SEOUL (AFP) - North Korea has been using satellite subterfuge to test parts of a so-called "monster" missile, analysts say, as it gears up for a sanctions-shattering launch ahead of a key domestic anniversary.
Pyongyang has conducted a record nine weapons tests so far this year, in what experts see as an effort to work through a laundry list of strategic weapons set out by leader Kim Jong Un.
One top priority is an intercontinental ballistic missile (ICBM) that can carry multiple warheads - the Hwasong-17, dubbed a "monster missile" and first unveiled at a parade in October 2020.
It has never been test-fired, but Washington said on Thursday (March 10) that Pyongyang had recently tested parts of it disguised as a satellite.
North Korea has been observing a self-imposed moratorium on testing long range and nuclear weapons, but with talks stalled and sanctions still in place, it seems close to tearing it up.

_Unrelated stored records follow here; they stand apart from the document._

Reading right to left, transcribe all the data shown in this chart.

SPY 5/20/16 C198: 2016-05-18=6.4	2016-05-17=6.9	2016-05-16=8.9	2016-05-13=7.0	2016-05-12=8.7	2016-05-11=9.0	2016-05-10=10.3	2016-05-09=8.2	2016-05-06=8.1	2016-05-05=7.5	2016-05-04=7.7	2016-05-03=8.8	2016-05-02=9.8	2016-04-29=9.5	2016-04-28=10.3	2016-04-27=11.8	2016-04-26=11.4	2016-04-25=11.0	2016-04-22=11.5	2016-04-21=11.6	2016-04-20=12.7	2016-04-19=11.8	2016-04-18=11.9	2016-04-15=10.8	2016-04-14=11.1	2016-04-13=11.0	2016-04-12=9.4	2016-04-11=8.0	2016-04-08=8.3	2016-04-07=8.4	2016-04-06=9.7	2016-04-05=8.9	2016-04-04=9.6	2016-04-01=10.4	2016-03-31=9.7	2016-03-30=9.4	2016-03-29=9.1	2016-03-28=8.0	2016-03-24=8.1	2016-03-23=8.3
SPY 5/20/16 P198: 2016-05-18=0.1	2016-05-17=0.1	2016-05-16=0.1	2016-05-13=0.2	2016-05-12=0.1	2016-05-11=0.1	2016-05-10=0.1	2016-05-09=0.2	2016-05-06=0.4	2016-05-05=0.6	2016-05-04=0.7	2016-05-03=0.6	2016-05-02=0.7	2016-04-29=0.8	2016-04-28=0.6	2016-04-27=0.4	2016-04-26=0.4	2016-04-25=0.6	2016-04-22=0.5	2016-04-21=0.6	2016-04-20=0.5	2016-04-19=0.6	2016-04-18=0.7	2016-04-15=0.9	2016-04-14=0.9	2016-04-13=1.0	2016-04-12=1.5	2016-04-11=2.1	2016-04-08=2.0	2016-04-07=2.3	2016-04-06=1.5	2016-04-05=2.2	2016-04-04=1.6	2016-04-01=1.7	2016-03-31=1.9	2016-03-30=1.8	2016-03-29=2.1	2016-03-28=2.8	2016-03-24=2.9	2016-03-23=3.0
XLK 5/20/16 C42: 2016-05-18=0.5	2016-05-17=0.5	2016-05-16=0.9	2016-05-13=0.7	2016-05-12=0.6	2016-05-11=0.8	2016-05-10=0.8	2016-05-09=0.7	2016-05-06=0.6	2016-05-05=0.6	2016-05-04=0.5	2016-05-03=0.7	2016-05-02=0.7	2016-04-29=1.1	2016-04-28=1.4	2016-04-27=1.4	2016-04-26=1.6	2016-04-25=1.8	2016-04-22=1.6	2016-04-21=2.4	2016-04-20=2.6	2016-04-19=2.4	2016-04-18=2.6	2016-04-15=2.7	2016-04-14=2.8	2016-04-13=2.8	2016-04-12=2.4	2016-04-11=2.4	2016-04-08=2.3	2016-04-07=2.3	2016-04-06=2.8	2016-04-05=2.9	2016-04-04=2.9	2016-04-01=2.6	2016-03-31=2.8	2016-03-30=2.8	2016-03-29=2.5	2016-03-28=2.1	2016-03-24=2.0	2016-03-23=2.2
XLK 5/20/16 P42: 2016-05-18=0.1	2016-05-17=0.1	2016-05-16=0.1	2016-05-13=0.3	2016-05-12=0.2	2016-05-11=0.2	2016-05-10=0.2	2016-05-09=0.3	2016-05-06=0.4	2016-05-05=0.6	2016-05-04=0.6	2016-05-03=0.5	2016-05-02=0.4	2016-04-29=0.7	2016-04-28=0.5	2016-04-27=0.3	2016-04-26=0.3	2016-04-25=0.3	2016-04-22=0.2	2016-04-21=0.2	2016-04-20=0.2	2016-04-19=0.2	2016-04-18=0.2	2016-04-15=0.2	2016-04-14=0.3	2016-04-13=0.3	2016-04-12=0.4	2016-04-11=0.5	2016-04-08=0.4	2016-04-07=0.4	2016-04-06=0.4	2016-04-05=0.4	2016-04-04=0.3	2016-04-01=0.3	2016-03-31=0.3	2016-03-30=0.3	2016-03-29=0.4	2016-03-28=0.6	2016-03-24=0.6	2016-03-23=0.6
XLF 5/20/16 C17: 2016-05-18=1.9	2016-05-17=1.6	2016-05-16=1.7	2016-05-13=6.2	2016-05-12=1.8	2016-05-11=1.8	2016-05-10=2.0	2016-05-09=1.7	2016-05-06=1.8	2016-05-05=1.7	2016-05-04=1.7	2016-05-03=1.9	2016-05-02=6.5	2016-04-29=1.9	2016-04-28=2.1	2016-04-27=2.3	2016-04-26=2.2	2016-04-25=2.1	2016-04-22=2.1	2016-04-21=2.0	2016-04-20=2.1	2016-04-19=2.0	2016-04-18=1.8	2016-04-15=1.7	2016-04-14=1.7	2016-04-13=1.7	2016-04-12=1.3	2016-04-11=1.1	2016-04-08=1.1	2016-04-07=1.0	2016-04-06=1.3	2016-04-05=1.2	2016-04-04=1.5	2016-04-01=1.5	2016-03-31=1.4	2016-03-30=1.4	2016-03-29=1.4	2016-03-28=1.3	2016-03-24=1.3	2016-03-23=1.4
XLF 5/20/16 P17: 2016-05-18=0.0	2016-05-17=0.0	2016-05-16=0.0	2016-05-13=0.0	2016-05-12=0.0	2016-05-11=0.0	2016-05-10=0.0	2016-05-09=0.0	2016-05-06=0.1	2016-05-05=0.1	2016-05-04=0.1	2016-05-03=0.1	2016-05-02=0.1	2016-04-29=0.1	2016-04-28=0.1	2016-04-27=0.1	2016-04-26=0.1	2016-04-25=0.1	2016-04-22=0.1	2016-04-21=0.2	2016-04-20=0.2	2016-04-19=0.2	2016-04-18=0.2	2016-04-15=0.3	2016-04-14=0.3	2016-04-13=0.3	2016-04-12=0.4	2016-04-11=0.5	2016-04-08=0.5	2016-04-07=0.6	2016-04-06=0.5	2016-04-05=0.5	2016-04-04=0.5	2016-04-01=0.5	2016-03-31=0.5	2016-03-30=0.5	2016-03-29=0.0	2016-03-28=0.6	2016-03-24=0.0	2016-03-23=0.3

"I think the moratorium is as good as over. We should expect to see a return to ICBM testing," said US-based security analyst Ankit Panda.
The tests of purported "reconnaissance satellite" components on Feb 27 and March 5 were likely the Hwasong-17, possibly the technology to "carry and deliver multiple warheads", he said.
"North Korea hasn't demonstrated the latter capability before, even if it has tested ICBMs capable of ranging the United States three times," he said.
Cycle of escalation
North Korea's renewed determination to test an ICBM comes at a delicate time in the region, with a new, more hawkish president, conservative Yoon Suk-yeol, set to take control in South Korea.
Yoon - who has threatened Pyongyang with a pre-emptive strike and promised to tell "rude boy" Kim to behave - looks set to take a hard line with the North after five years under dovish liberal President Moon Jae-in.
But this approach is likely to lead to a cycle of escalation that will ratchet up tensions, Yang Moo-jin, a professor at the University of North Korean Studies, told AFP.
Launches will be met with fresh sanctions, to which Pyongyang will likely respond by test-firing more weapons. North Korea paused its tests to "make room for diplomacy and avoid further sanctions", but always kept working on diversifying its missiles, said Leif-Eric Easley, a professor at Ewha University in Seoul.
Eventually, "in order to ensure accuracy and reentry capability, such weapons need to be tested", he said.
Masking these as satellite tests can help them to "buy time" to develop what they need to launch an ICBM, said Ahn Chan-il, a North Korean studies scholar, told AFP.
And Pyongyang has a clear deadline: North Korea will mark the 110th anniversary of the birth of founding leader and Kim's grandfather Kim Il Sung in April and likes to mark key domestic anniversaries with military parades or launches.
"It's very likely that North Korea is going to test-fire an ICBM on April 15 for Kim Il Sung's birthday," Ahn said.
Day of the Sun
By unmasking the purported satellite tests as an ICBM, Washington and Seoul are sending a clear warning to Pyongyang not to go ahead, said Hong Min, a researcher at the Korea Institute for National Unification.
But if Pyongyang wants to "master re-entry technology", it needs to conduct multiple tests, he said.
By using the cover of "space rockets", it is hoping to "minimise backlash from the international community", he said, adding that he agreed the next key launch will be around April 15 and tha more tests could follow.
North Korea's Kim was on Friday (March 11) reported to have visited the country's satellite test centre and called for it to be modernised and expanded.
But some analysts said that the US and South Korea were making too much of the recent tests, with Pyongyang entitled to develop peaceful satellite technology.
"If you are prohibited from having a kitchen knife just because there is a risk of you using it to kill someone, what would you do in the kitchen when you need to cook?" Cheong Seong-chang of the Centre for North Korea Studies at the Sejong Institute told AFP.